→ **Assignment**
Copy every record exactly, leaving the pictures out.

━━ Data shown

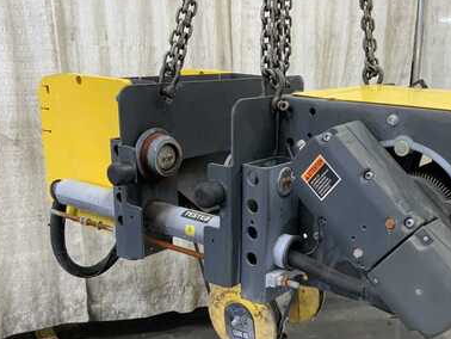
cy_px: 236
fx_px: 600
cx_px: 285
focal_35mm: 46
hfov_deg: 40.9
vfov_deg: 31.2
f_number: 1.8
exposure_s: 1/60
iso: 125
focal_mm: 3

━━━━

→ **Solution below**
cy_px: 236
fx_px: 600
cx_px: 285
focal_35mm: 46
hfov_deg: 40.9
vfov_deg: 31.2
f_number: 1.8
exposure_s: 1/60
iso: 125
focal_mm: 3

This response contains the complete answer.